Espanha, liderada pela Catalunha e Madrid, ocupa uma posição de destaque neste setor. O futebol consolida-se como um dos motores económicos da indústria do entretenimento, uma das áreas com maiores previsões de futuro. Os dados confirmam-no: na época 2024-2025, o futebol profissional gerou 5.464 milhões de euros de receitas anuais em Espanha, prevendo-se que volte a ultrapassar o recorde na presente época. O efeito corresponde a 1,44% do PIB, contribui com 8,39 mil milhões de euros em receitas fiscais e gera 194 mil empregos. Além disso, mais de 17 milhões de pessoas compareceram aos estádios, enquanto o mercado de transferências de jogadores atingiu os 797 milhões de euros anuais. O impacto local desta atividade aumenta devido à economia induzida que gera: só em Barcelona, a atividade futebolística contribui com 1521 milhões de euros por ano para a cidade.
Em Espanha, o futebol profissional gerou 5.464 milhões de euros na época passada
Como disse Jorge Valdano, “o futebol é o mais importante do menos importante”. A frase resume a imensa paixão que este desporto desperta e a sua capacidade de mobilizar multidões. Precisamente por esta razão, é particularmente atraente para certos líderes políticos tentarem explorá-lo para fins eleitorais, o que pode conduzir a práticas ilegais.
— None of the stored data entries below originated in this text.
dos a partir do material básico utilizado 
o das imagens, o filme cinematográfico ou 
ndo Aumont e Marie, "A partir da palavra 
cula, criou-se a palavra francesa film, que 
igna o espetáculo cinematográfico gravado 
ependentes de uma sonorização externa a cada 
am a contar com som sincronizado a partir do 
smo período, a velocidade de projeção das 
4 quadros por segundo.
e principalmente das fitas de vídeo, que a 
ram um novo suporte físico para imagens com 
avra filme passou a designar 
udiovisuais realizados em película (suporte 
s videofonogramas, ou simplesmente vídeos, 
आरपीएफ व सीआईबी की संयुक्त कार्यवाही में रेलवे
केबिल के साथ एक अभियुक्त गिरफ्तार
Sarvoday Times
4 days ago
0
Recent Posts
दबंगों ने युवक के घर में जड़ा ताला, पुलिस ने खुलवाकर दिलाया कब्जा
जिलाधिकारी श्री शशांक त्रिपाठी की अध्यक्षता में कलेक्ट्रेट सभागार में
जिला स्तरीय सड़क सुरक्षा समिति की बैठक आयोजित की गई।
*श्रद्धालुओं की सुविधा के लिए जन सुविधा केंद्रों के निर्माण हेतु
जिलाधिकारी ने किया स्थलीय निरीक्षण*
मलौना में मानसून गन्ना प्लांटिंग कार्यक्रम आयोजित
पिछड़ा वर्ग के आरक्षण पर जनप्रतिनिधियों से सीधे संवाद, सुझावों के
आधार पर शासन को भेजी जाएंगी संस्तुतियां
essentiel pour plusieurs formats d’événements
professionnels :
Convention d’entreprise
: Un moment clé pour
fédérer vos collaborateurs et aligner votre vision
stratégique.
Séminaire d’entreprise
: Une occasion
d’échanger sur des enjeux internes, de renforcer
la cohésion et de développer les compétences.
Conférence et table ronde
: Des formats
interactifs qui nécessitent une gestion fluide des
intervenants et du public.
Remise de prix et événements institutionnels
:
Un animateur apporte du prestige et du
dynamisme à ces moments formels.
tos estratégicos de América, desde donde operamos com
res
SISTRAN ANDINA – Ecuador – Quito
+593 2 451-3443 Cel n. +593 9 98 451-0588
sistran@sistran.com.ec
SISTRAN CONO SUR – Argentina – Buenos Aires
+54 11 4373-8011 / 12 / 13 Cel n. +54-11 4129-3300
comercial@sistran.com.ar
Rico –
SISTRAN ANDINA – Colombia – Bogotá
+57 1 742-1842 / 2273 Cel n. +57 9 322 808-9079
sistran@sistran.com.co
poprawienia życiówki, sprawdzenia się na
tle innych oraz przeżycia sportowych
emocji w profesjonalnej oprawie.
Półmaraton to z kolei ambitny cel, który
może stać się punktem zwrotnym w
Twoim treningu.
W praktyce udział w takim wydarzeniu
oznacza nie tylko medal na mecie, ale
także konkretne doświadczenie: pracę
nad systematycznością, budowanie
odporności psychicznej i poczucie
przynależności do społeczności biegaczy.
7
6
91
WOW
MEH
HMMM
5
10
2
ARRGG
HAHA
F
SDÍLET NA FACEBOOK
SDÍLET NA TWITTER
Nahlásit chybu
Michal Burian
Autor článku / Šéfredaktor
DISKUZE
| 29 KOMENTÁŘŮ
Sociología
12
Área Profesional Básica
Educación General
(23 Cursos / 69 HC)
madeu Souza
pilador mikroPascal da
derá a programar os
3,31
Embora o futebol gere benefícios económicos, sociais e de integração para um país, não justifica qualquer apoio público.
A estratégia normalmente consiste em recorrer a outros meios, como a requalificação de terrenos ou a concessão de licenças municipais para transformar estádios em centros comerciais ou salas de espetáculos. A influência dos clubes faz com que os impactos ambientais ou de convivência às vezes não sejam suficientemente valorizados.
Esta prática, que beira a legalidade, continuou a repetir-se em algumas câmaras municipais e comunidades autónomas. Por isso, o novo tribunal da concorrência, que inicia a sua etapa com Juanjo Ganuza, deverá prestar especial atenção a uma indústria que concentra tanto dinheiro e interesses. O mesmo pode ser exigido de juízes e advogados anticorrupção. Permitir estes abusos seria um erro grave: colocaria em perigo a galinha dos ovos de ouro.